While Estonia's Information System Authority (RIA) on Tuesday invited holders of ID cards vulnerable to a potential security risk to begin renewing their certificates, the renewal process was severely impaired by technical issues overnight.
"Errors occurred last night which we will resolve as soon as possible, but nonetheless we recommend that people utilize the opportunity to renew [their certificates] remotely, as despite the errors it is still a more convenient option than going to a [Police and Border Guard Board] service point in person," RIA Director General Taimar Peterkop told ERR's online news portal.
Simply put, the ID card certificate renewal process involves four agencies — the RIA, the Police and Border Guard Board (PPA), SK ID Solutions and Gemalto — and the process runs smoothly if all four agencies' own systems are functioning.
"It all depends on the cooperation between the parties' servers, and if one party runs into problems, it cripples the entire process," Peterkop explained. "Last night, that is what happened with one party."
RIA has also made it clear that it is a matter of days until the current certificates of vulnerable ID cards are blocked, which means that in order to ensure the smooth, continued use of ID card-related services, it would be a good idea for people to renew their certificates as soon as possible, either remotely or in person at PPA offices.
Once the certificates in question are blocked, it will not be possible to use affected ID cards for the purposes of authentication or digital signatures until their certificates are renewed. Regardless, ID cards will not lose their validity as photo ID or travel documents.
According to ERR's information, the RIA is waiting to block the certificates until the majority of the so-called "heavy users" of ID cards have renewed their certificates.
Nonetheless, many holders of vulnerable ID cards received a message from the PPA Tuesday night stating that it would not be possible to renew their card's certificates remotely.
"You can renew your ID card exclusively at PPA service points," the message from the PPA read. "The certificates of ID cards vulnerable to the security risk will be blocked at the beginning of November. After these certificates are blocked, e-services cannot be accessed or digital signatures given with the ID card until you have renewed your ID card's certificates at a PPA service point."
800,000 cards vulnerable
A total of 800,000 cards are vulnerable to the detected security risk, 500,000 of which are in active use as digital IDs. According to the director general of the PPA, 45,000 cards are in very intensive use.

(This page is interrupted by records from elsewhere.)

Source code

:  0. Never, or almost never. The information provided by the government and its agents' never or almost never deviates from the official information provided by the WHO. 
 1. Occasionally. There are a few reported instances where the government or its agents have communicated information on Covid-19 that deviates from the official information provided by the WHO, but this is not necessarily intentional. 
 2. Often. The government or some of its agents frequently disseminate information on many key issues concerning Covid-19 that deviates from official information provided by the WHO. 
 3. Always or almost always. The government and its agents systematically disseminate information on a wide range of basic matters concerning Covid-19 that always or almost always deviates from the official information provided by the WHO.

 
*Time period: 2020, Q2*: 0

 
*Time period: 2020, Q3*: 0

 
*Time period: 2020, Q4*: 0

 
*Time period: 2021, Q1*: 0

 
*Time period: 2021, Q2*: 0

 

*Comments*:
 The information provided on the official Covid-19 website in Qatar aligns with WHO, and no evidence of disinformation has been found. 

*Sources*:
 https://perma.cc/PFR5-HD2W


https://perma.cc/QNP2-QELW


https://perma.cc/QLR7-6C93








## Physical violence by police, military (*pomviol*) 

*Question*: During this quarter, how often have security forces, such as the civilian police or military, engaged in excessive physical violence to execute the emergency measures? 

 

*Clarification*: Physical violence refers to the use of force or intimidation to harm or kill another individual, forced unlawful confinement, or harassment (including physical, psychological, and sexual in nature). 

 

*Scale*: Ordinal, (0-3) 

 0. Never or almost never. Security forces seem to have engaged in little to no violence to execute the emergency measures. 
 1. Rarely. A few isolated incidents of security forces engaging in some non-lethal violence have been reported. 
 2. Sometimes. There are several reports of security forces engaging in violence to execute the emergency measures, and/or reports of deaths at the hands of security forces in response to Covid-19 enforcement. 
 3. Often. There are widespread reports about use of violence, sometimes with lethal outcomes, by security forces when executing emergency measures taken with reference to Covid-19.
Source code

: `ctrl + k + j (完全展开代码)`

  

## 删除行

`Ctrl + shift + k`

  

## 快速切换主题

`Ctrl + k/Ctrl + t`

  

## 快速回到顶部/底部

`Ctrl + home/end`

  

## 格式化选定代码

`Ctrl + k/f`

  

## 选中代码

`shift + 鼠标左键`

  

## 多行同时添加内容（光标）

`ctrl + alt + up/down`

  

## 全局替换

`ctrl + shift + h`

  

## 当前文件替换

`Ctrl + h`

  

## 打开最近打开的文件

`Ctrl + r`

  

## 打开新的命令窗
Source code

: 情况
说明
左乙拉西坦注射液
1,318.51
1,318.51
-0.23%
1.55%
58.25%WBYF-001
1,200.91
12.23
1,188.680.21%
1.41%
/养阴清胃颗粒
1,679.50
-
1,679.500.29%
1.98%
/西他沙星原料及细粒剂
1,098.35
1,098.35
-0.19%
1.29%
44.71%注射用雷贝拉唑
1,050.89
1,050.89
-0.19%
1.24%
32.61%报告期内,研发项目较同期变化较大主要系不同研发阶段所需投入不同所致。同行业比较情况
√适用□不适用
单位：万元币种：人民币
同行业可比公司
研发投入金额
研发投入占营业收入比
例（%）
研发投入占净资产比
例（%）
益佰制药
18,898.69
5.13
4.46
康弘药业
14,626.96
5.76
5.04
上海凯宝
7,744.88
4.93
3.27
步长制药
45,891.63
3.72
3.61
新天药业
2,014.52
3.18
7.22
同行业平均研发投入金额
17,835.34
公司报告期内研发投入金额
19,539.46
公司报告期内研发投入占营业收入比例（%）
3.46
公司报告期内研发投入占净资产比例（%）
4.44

Police have urged residents who actively use their ID cards as electronic ID to also sign up for the SIM card-based Mobile ID, which is unaffected by the security risk.
For security reasons, Estonia will restrict the electronic use of the ID cards beginning the second week of November. The certificates associated with the cards affected by the security risk will be revoked on April 1 next year, which means that holders of affected cards must apply for a new card if they have not updated their current cards in the meantime.
On Aug. 30, an international group of researchers informed the RIA that they had discovered a security risk affecting all ID cards issued in Estonia beginning in Oct. 2014, including ID cards issued to Estonian e-residents.
ID cards issued prior to Oct. 16, 2014 used a different kind of chip and are not affected by the current risk. The security risk likewise does not affect Mobile-ID users.